What you will do ▸
Lower down are entries containing pictures. Copy exactly, without those pictures, the lines from the line with "MALC-3163, due: Aug 22 -> Aug 19" through the line with "MALC-3210: none -> present".
Task data below:
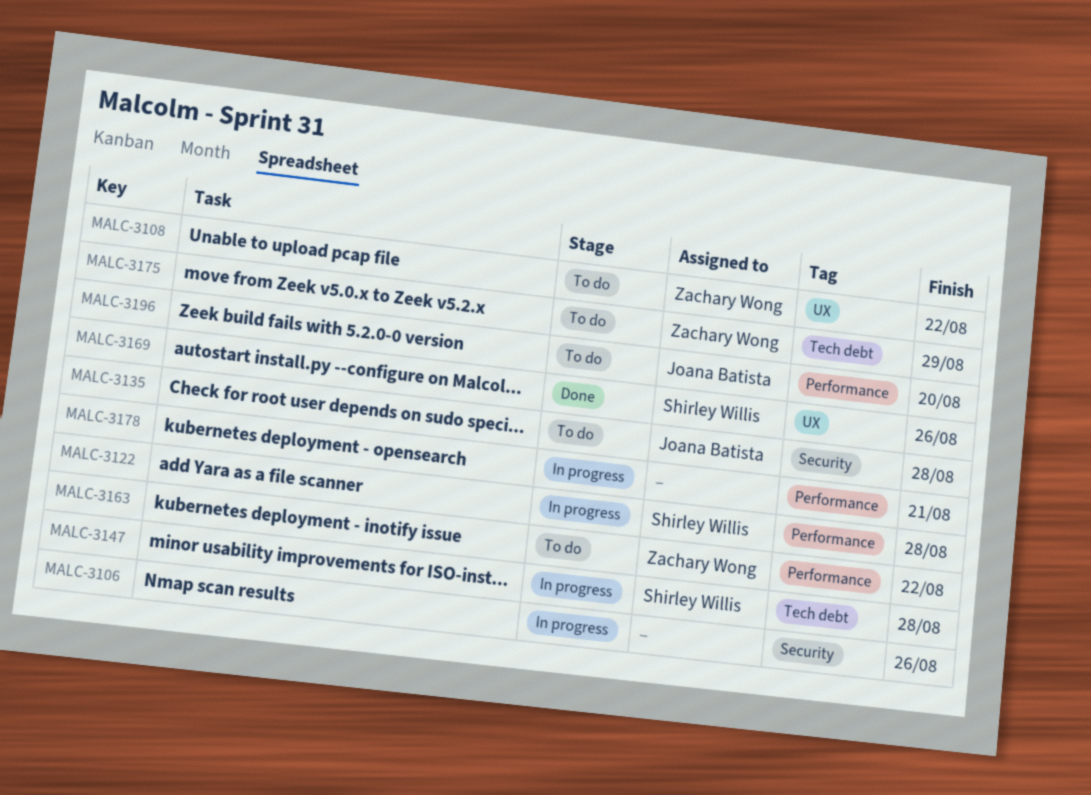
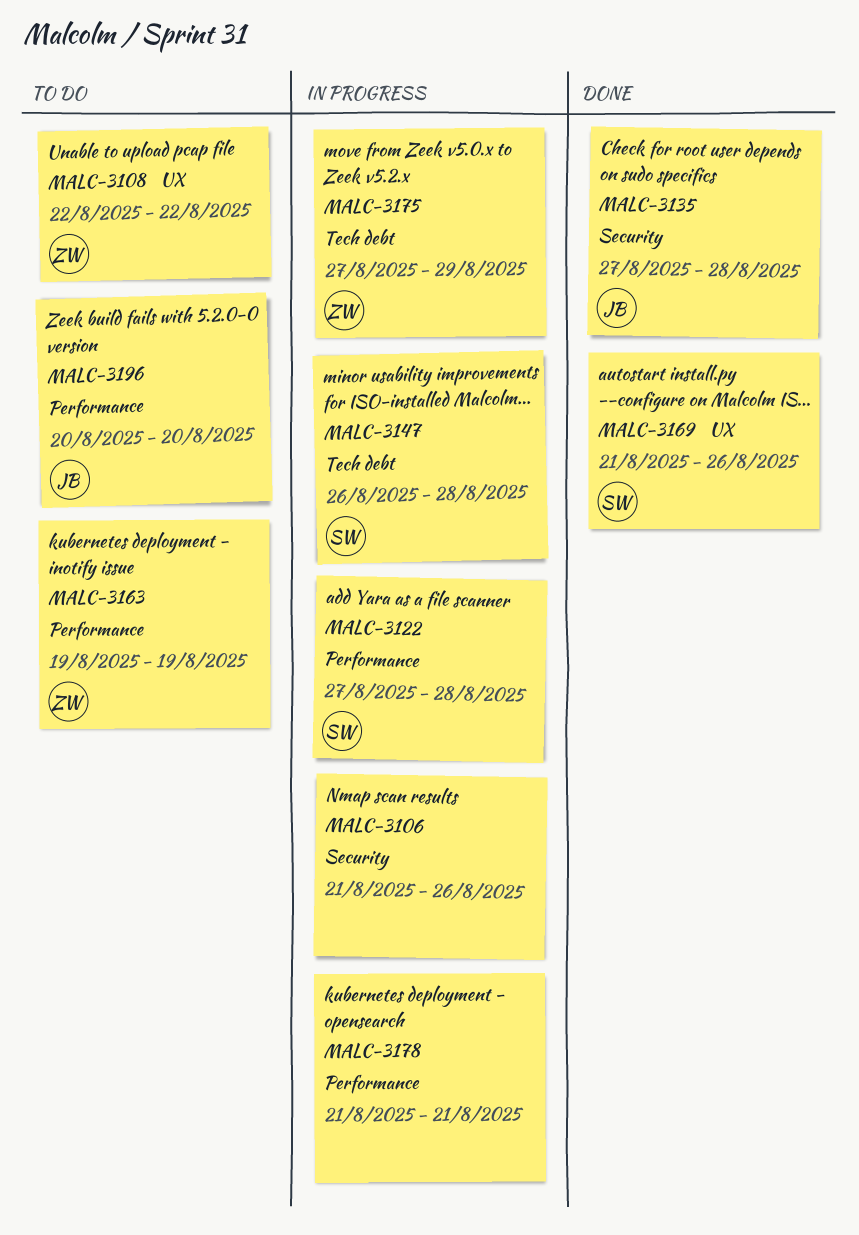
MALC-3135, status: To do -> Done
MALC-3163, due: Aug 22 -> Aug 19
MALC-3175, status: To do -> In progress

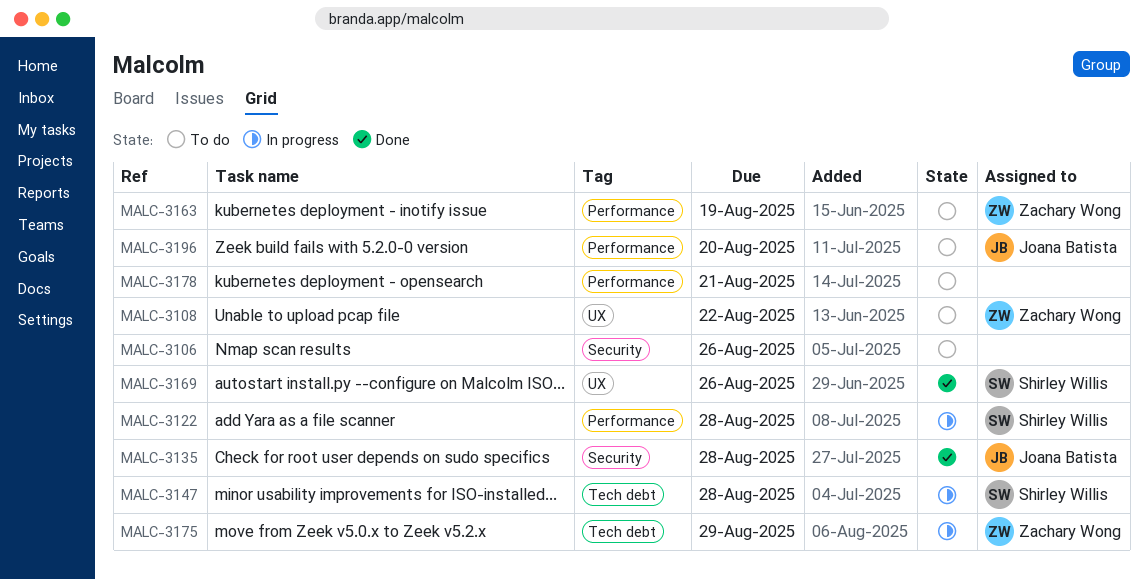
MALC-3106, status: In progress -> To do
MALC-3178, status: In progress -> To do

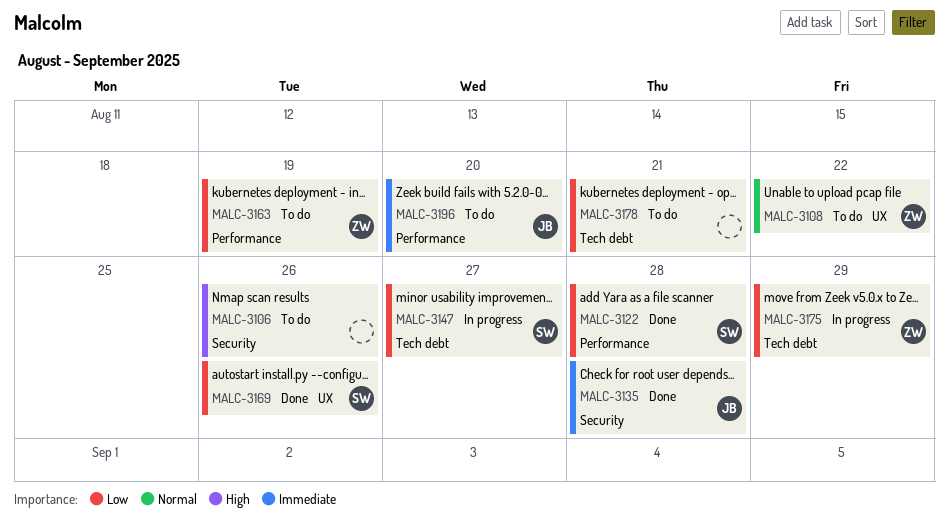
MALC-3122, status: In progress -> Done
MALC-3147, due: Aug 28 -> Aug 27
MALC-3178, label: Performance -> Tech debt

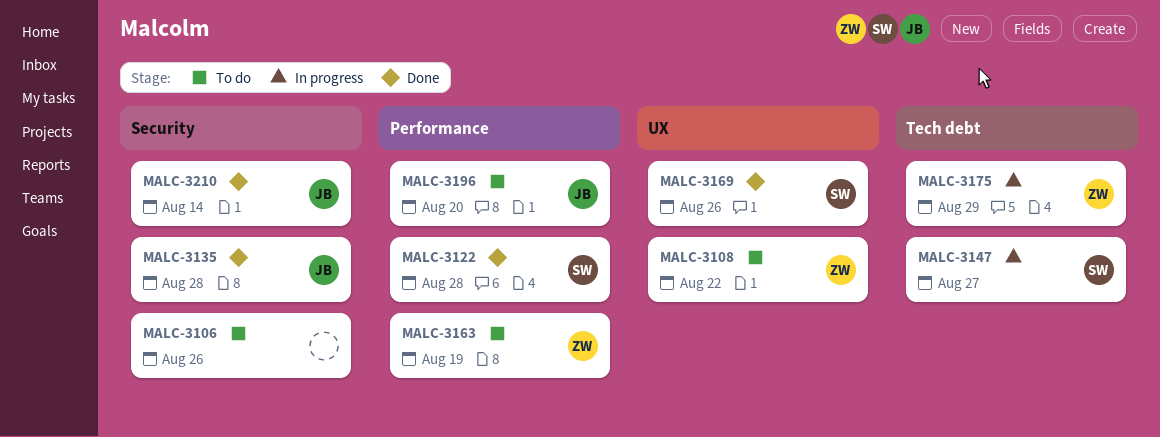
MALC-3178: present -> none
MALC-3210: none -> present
End of Task data.
Task data below:
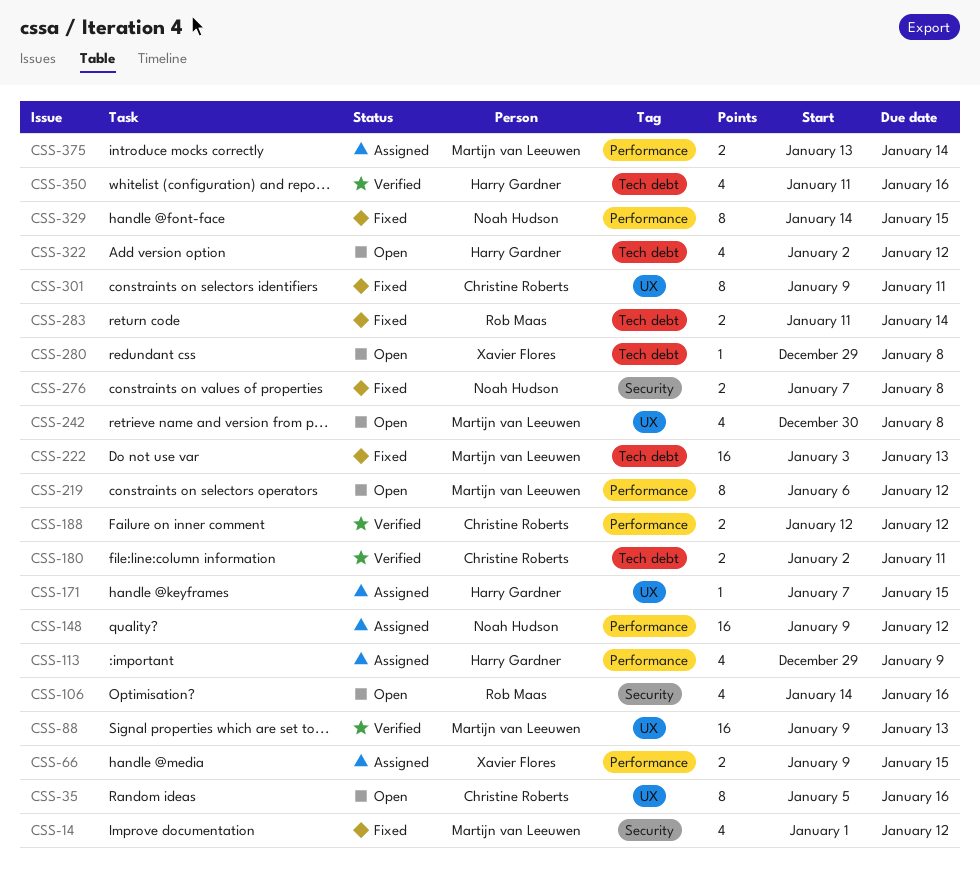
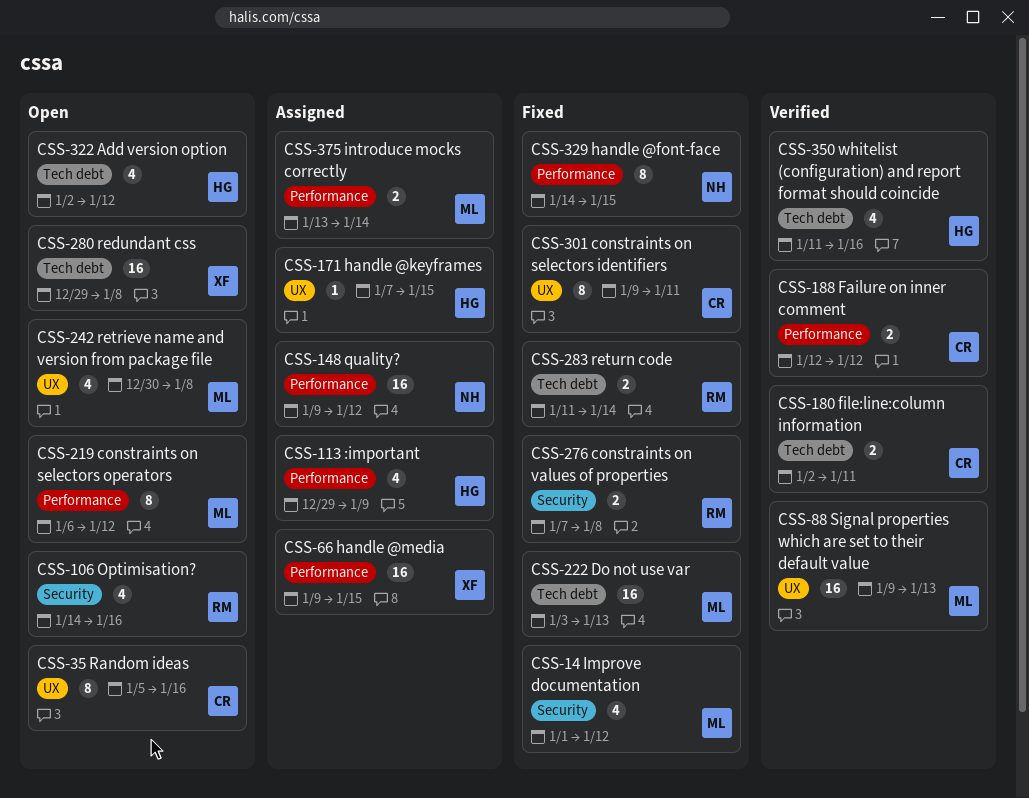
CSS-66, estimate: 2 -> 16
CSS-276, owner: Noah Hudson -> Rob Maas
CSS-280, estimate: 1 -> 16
End of Task data.
Response to the task ▸
MALC-3163, due: Aug 22 -> Aug 19
MALC-3175, status: To do -> In progress

MALC-3106, status: In progress -> To do
MALC-3178, status: In progress -> To do

MALC-3122, status: In progress -> Done
MALC-3147, due: Aug 28 -> Aug 27
MALC-3178, label: Performance -> Tech debt

MALC-3178: present -> none
MALC-3210: none -> present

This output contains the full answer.